- Harmony CDP Location in Warren County Harmony CDP Location in New Jersey Harmony CDP Location in the United States
- Coordinates: 40°45′00″N 75°08′24″W﻿ / ﻿40.750125°N 75.140036°W
- Country: United States
- State: New Jersey
- County: Warren
- Township: Harmony

Area
- • Total: 1.03 sq mi (2.68 km^{2})
- • Land: 1.03 sq mi (2.68 km^{2})
- • Water: 0 sq mi (0.00 km^{2}) 0.00%
- Elevation: 407 ft (124 m)

Population (2020)
- • Total: 374
- • Density: 360.9/sq mi (139.36/km^{2})
- Time zone: UTC−05:00 (Eastern (EST))
- • Summer (DST): UTC−04:00 (EDT)
- Area code: 908
- FIPS code: 34-30060
- GNIS feature ID: 02584001

= Harmony (CDP), New Jersey =

Populated place in Warren County, New Jersey, US

Harmony is an unincorporated community and census-designated place (CDP) located within Harmony Township in Warren County, in the U.S. state of New Jersey, that was defined as part of the 2010 United States census. As of the 2010 Census, the CDP's population was 441.

==Geography==
According to the United States Census Bureau, the CDP had a total area of 1.240 square miles (3.210 km^{2}), all of which was land.

==Demographics==

Harmony first appeared as a census designated place in the 2010 U.S. census.

Historical population
| Census | Pop. | Note | %± |
| 2010 | 441 |  | — |
| 2020 | 374 |  | −15.2% |
U.S. Decennial Census 2010 2020

===2020 census===

Harmony CDP, New Jersey – Racial and ethnic composition Note: the US Census treats Hispanic/Latino as an ethnic category. This table excludes Latinos from the racial categories and assigns them to a separate category. Hispanics/Latinos may be of any race.
| Race / Ethnicity (NH = Non-Hispanic) | Pop 2010 | Pop 2020 | % 2010 | % 2020 |
|---|---|---|---|---|
| White alone (NH) | 431 | 356 | 97.73% | 95.19% |
| Black or African American alone (NH) | 3 | 2 | 0.68% | 0.53% |
| Native American or Alaska Native alone (NH) | 0 | 0 | 0.00% | 0.00% |
| Asian alone (NH) | 0 | 0 | 0.00% | 0.00% |
| Native Hawaiian or Pacific Islander alone (NH) | 0 | 0 | 0.00% | 0.00% |
| Other race alone (NH) | 0 | 1 | 0.00% | 0.27% |
| Mixed race or Multiracial (NH) | 4 | 7 | 0.91% | 1.87% |
| Hispanic or Latino (any race) | 3 | 8 | 0.68% | 2.14% |
| Total | 441 | 374 | 100.00% | 100.00% |

===2010 census===
The 2010 United States census counted 441 people, 166 households, and 126 families in the CDP. The population density was 355.8 /sqmi. There were 180 housing units at an average density of 145.2 /sqmi. The racial makeup was 98.19% (433) White, 0.68% (3) Black or African American, 0.00% (0) Native American, 0.00% (0) Asian, 0.00% (0) Pacific Islander, 0.23% (1) from other races, and 0.91% (4) from two or more races. Hispanic or Latino of any race were 0.68% (3) of the population.
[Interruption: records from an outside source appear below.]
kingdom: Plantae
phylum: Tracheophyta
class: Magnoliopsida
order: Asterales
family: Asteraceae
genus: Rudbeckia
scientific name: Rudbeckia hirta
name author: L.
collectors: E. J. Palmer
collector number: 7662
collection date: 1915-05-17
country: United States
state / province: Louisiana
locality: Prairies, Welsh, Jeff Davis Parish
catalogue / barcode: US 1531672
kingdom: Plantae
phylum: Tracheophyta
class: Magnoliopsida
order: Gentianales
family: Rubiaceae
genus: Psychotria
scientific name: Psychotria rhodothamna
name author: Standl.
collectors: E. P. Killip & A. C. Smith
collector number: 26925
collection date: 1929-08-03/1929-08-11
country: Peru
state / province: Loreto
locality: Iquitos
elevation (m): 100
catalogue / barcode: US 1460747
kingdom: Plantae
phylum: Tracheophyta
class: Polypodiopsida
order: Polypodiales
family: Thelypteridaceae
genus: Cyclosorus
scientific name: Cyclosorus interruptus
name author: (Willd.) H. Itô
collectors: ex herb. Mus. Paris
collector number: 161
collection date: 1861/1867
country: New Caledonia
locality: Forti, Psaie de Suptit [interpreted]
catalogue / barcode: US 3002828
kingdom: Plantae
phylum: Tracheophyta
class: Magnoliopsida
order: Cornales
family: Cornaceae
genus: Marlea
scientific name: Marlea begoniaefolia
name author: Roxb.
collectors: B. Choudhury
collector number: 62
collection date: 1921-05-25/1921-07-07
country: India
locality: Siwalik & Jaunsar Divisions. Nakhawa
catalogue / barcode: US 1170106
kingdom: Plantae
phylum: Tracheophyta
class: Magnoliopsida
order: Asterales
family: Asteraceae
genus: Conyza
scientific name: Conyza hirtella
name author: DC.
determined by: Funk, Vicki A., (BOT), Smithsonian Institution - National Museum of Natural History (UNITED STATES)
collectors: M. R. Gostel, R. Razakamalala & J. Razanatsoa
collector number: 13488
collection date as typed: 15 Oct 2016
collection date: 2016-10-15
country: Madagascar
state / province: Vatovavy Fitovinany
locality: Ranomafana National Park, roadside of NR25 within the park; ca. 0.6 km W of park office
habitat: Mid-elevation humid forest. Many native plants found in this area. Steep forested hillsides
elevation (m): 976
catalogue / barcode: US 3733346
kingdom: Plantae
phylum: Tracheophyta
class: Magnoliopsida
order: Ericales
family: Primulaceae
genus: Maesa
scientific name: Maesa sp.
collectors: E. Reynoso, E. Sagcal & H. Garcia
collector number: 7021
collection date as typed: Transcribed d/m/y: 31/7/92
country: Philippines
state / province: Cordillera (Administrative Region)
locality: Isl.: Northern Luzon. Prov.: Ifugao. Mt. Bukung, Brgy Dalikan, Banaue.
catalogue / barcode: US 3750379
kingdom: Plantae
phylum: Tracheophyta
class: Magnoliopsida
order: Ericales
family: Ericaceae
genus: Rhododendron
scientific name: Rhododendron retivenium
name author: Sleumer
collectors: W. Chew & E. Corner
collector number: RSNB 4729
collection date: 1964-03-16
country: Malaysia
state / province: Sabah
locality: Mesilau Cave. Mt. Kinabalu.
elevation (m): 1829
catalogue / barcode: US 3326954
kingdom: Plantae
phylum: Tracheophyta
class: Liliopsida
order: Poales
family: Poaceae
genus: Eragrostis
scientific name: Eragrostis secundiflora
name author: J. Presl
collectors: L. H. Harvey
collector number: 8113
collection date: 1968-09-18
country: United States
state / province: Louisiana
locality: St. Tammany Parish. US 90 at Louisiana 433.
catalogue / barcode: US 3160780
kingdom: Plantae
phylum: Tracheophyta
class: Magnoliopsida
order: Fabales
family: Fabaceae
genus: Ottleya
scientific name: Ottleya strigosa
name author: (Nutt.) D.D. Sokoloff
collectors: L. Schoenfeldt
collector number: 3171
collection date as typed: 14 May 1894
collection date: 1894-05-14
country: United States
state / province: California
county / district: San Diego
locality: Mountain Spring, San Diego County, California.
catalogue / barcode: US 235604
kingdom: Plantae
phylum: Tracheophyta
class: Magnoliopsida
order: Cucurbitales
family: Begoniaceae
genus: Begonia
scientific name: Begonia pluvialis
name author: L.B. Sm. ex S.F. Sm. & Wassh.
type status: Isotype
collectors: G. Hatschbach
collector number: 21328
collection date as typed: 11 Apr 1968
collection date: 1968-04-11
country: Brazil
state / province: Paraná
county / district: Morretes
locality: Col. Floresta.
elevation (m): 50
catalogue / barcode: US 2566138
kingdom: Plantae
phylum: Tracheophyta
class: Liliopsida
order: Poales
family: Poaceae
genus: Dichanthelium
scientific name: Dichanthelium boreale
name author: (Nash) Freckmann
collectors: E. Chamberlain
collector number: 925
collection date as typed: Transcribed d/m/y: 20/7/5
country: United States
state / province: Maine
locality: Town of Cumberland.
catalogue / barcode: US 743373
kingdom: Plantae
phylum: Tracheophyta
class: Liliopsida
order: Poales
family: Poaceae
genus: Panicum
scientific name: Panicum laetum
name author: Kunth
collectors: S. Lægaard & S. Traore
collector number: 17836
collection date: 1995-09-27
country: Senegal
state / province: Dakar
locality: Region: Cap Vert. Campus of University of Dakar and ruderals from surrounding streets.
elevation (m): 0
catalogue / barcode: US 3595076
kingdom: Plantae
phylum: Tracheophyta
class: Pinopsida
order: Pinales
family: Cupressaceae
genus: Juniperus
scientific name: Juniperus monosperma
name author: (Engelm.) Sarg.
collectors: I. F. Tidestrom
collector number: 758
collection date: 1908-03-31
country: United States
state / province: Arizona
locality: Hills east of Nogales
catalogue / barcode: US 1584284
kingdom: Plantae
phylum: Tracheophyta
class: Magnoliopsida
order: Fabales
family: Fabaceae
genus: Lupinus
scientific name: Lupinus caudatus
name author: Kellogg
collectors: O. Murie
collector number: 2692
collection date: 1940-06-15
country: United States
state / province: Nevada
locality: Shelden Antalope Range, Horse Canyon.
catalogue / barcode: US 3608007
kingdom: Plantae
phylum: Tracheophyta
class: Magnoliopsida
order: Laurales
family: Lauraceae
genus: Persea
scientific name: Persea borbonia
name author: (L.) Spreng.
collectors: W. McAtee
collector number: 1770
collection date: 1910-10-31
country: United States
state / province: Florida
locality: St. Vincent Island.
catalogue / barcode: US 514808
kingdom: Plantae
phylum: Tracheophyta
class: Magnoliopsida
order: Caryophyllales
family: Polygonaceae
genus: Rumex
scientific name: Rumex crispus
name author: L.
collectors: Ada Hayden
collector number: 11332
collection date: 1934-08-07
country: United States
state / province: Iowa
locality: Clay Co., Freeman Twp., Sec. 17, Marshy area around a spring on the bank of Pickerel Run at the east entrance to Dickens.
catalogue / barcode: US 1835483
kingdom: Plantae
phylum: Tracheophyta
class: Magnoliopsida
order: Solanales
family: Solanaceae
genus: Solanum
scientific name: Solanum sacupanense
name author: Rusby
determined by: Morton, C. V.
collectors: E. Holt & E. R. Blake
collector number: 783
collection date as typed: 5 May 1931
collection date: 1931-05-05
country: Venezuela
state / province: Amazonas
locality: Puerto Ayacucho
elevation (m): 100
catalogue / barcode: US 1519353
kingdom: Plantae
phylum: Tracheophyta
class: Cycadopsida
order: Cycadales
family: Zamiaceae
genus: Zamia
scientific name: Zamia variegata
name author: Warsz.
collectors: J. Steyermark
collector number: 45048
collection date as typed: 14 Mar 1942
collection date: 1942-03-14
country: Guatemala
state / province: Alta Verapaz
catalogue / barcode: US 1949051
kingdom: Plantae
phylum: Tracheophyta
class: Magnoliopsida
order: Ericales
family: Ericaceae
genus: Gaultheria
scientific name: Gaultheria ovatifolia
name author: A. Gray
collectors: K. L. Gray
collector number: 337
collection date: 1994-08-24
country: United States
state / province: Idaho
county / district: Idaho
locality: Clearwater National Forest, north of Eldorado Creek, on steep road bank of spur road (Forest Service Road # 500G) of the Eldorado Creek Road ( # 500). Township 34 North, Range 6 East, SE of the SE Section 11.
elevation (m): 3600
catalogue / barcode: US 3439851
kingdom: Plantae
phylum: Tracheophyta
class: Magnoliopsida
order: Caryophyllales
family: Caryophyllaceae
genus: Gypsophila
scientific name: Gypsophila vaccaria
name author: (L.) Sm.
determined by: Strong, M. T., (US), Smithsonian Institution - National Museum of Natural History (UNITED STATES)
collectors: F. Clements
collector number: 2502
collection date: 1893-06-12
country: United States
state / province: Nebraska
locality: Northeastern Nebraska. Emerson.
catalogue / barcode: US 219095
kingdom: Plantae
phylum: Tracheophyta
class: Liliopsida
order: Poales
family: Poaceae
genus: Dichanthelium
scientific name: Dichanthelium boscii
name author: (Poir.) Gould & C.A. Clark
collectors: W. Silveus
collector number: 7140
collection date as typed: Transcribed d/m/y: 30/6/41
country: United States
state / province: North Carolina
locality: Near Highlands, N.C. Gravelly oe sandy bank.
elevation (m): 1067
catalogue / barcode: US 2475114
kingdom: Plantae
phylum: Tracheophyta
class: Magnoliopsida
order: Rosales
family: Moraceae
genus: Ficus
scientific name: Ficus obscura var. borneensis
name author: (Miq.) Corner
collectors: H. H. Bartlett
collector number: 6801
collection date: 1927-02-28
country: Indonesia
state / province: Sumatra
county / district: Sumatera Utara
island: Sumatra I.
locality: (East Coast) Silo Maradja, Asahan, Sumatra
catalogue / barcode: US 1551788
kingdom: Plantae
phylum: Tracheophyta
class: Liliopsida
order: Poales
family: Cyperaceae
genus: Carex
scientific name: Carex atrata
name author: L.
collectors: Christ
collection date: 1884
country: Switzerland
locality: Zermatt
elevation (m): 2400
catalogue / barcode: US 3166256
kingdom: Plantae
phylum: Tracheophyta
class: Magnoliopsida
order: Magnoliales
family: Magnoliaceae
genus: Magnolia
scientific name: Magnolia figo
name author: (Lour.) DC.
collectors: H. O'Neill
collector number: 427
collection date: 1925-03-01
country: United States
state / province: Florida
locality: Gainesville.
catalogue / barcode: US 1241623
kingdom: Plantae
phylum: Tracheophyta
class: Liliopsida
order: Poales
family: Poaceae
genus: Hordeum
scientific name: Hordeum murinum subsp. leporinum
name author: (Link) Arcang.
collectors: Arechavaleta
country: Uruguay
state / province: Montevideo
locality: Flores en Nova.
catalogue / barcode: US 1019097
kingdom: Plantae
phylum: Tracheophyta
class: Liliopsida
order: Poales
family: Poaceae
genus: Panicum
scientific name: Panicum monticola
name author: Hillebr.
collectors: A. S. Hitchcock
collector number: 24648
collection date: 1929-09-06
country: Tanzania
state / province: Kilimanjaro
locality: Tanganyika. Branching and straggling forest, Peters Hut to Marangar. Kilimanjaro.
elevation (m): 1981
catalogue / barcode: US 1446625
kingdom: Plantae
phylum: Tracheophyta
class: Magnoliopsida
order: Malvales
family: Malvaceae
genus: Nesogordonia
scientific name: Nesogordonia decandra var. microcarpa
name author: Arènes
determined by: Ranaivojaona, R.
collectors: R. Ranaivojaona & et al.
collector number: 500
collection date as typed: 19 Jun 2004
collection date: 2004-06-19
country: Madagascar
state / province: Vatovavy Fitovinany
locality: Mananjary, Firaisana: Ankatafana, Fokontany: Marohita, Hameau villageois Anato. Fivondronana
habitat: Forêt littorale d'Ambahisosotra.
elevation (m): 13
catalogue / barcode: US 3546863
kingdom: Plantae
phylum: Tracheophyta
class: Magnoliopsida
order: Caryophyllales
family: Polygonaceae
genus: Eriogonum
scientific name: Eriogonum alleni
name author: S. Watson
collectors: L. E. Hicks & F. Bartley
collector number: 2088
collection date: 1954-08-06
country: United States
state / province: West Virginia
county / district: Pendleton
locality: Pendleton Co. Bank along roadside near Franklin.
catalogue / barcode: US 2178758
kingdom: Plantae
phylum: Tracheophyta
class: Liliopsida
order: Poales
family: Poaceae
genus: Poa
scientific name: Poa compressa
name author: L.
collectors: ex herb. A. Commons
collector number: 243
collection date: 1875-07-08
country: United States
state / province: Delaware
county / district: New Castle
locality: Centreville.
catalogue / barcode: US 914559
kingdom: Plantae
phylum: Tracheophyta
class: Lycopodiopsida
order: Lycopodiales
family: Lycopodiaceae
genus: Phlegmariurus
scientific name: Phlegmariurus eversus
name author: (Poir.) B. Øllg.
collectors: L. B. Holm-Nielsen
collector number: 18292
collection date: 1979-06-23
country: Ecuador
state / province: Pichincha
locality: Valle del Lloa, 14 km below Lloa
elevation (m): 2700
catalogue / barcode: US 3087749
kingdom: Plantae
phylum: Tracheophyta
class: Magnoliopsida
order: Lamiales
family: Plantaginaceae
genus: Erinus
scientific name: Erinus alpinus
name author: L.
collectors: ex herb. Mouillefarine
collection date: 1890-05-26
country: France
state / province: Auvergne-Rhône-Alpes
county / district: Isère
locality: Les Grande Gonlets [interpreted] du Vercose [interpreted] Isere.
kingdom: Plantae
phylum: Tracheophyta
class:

Of the 166 households, 28.9% had children under the age of 18; 65.7% were married couples living together; 7.2% had a female householder with no husband present and 24.1% were non-families. Of all households, 21.7% were made up of individuals and 11.4% had someone living alone who was 65 years of age or older. The average household size was 2.66 and the average family size was 3.10.

21.5% of the population were under the age of 18, 7.3% from 18 to 24, 18.4% from 25 to 44, 39.0% from 45 to 64, and 13.8% who were 65 years of age or older. The median age was 46.2 years. For every 100 females, the population had 93.4 males. For every 100 females ages 18 and older there were 97.7 males.